1 Introduction

With the development of technology, many robots have been used in real life today, and the existence of social robots allows us to interact with them through dialogue or touch. The interaction with the robot has a positive impact on the body and mind [1]. Mubin et al. [2] also enumerate the various advantages of using robots in a teaching environment, such as dull and boring tasks without fatigue and remote teaching. Kang et al. [3] assumes that the robot is humanized and has the proper appearance to interact directly with the person. Extending these ideas, robots are an attractive tool that is brought into the second language learning arena and used to meet different teaching needs. Kanda et al. [4] and others placed robots in the primary school classroom for two weeks and compared the frequency of interactions between students and their English test scores. Although the two-week robot-assisted learning did not have any significant impact on students’ oral English and listening test scores, students who showed great interest at the initial stage had significantly improved English scores.

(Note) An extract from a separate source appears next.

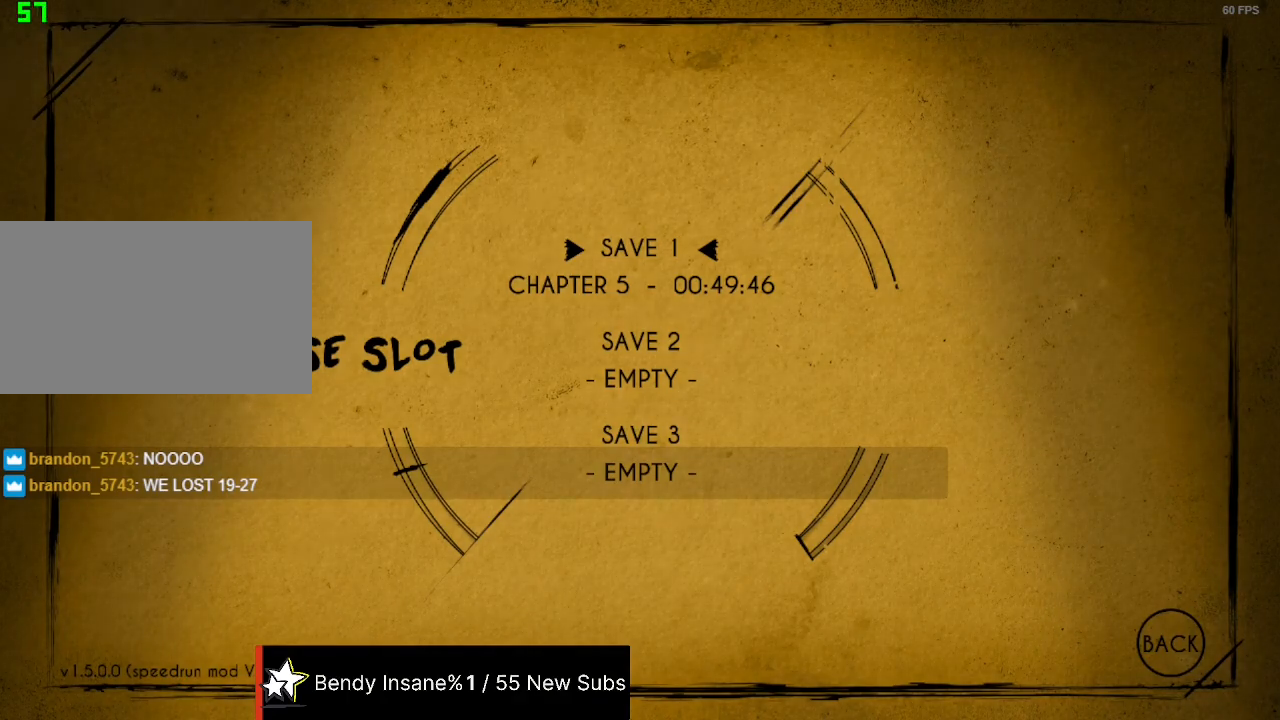
{"keys": [], "mouse": [], "events": []}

In the previous research, most of the robots were used in the classroom. The purpose of using robots in the classroom was to attract students’ attention and enhance the interest of learning. An ETAR system [4] was implemented to be a teaching assistant in class. It can help to improve the motivation of English learning in class and bring convenience to classroom teaching for English teachers. Research [5] was also proved to be effective. However, the robot cannot take care of every student in the classroom; likewise, after the class, the teacher cannot teach each student individually. Therefore, a robot system for after-school tutoring, called English Oral Training Robot Tutor System (EOTRTS) [6] is proposed. This paper presents how the system is implemented. In this system, the educational robot leads the students to learn in a one-to-one manner, using a social robot NAO with interactive functions such as voice function and touch as a personal lecturer for the learner to conduct after-school tutoring for oral English training. Different from the past research, the robot instructor can actively guide the learner to learn. It does not need to be triggered by the helper to guide the coaching process. Instead, the robot instructor NAO actively guides the students according to the progress of the student’s curriculum to practice single words, recitation of texts, recording exercises, and evaluate the student’s speech rate and correct reading rate through Google Cloud Voice to Text and Word Error Rate Calculation Formula.

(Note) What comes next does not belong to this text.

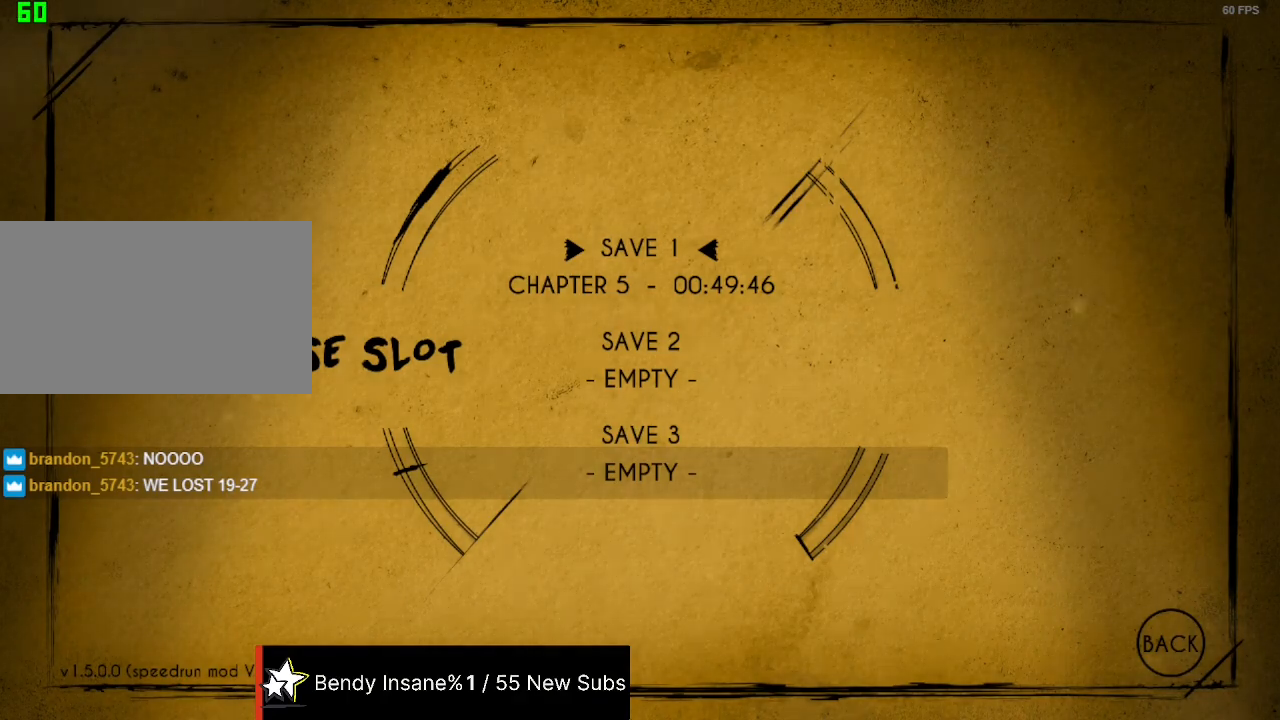
{"keys": [], "mouse": [], "events": []}
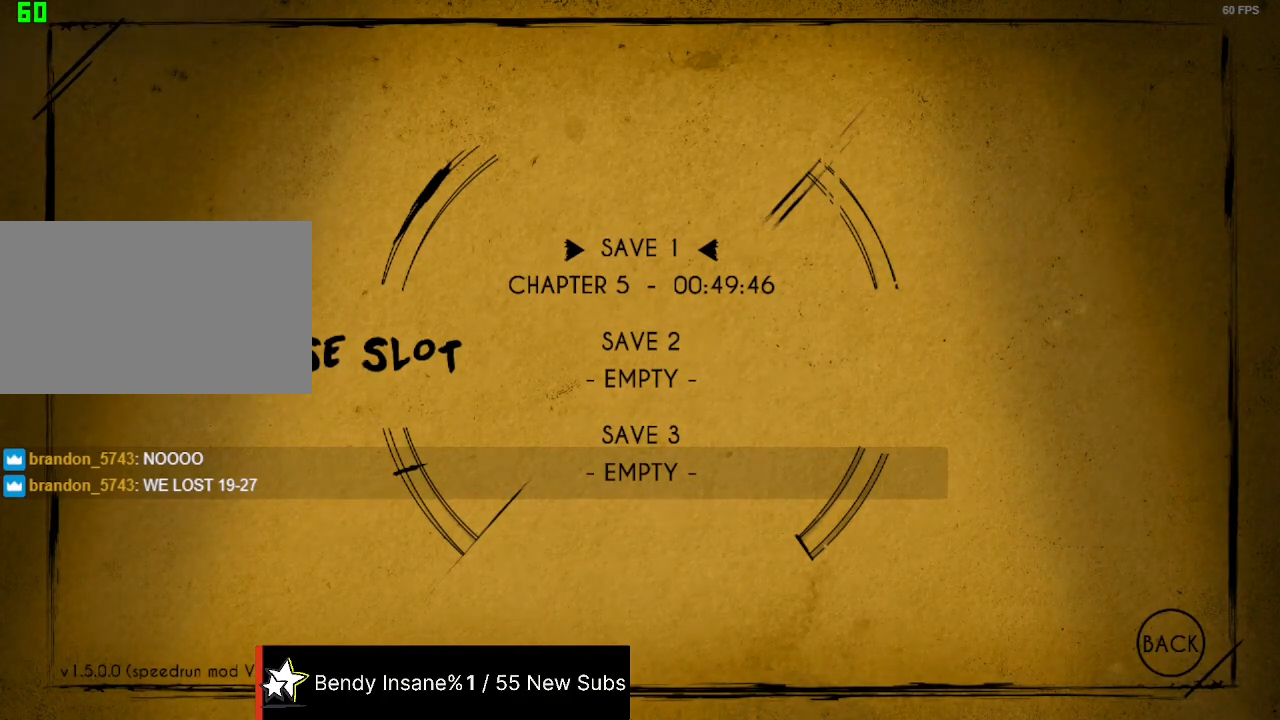
{"keys": [], "mouse": [], "events": [[67, "mouse_left", "down"], [134, "mouse_left", "up"]]}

The structure of this article is as follows. Section 2 explains how the system is designed, and describes the design of the student’s interaction with the robot. The details of the experimental procedures is described in Sect. 3. Next, the analysis and discussion of the result are then explained in Sect. 4. Finally, a brief conclusion is made and the future research direction is explored in Sect. 5.

2 System Design

2.1 System Structure

Figure 1 shows the system structure of the educational robot (called EOTRTS) proposed in this study. This article uses NAO robots to conduct after-school tutoring and lead students to learn text materials. EOTRTS is mainly divided into three parts: cloud services, servers, and robots. The system software functions are implemented in Python language, and Socket is used as a network communication mechanism to connect various system components. Cloud services use Google Cloud services.

Fig. 1.
figure 1

System structure of EOTRTS.

Server.

The server is responsible for accessing the database and the cloud, obtaining course data to send to the robot, recording the session test data returned by the robot, etc., and respectively storing each student’s recording files after reading the text. After the server uploads the data and the data reaches the cloud, it uses Google Cloud Speech to Text (STT) and Word Error Rate (WER) formulas to calculate the accuracy of reading aloud and speaking rate of the text recording, and sends the recognition results of the text and the recognition results of the conversation test through SMTP (Simple Mail Transfer Protocol) after the session test of the unit is over.

Robot.

The robot end mainly designs the functional process of the robot, including scanning the QR code to log in to the account, requesting the server to confirm the account, and returning the course progress and course data. The TTS technology of the Nao robot itself is used for the pronunciation of the words, and the storage of audio files, playback, and recording are implemented using the NAOqi SDK. Google Cloud STT is used for the real-time recognition function of the conversation test. After the result is recognized, the recording file is read to calculate the reading speed, and the result is finally returned to the server.

  • Hardware – NAO robot

The NAO robot has enough sensors, so it is quite helpful for this research. This research uses sensors such as head and hand to enhance the interaction of tactile sense. It is also possible to use touch to continue the course to enhance the motivation of students to learn. There are 6 touch points (Head-front, Head-middle, Head-rear, Left hand, Right-hand, Right foot) provided for users to interact with EOTRTS.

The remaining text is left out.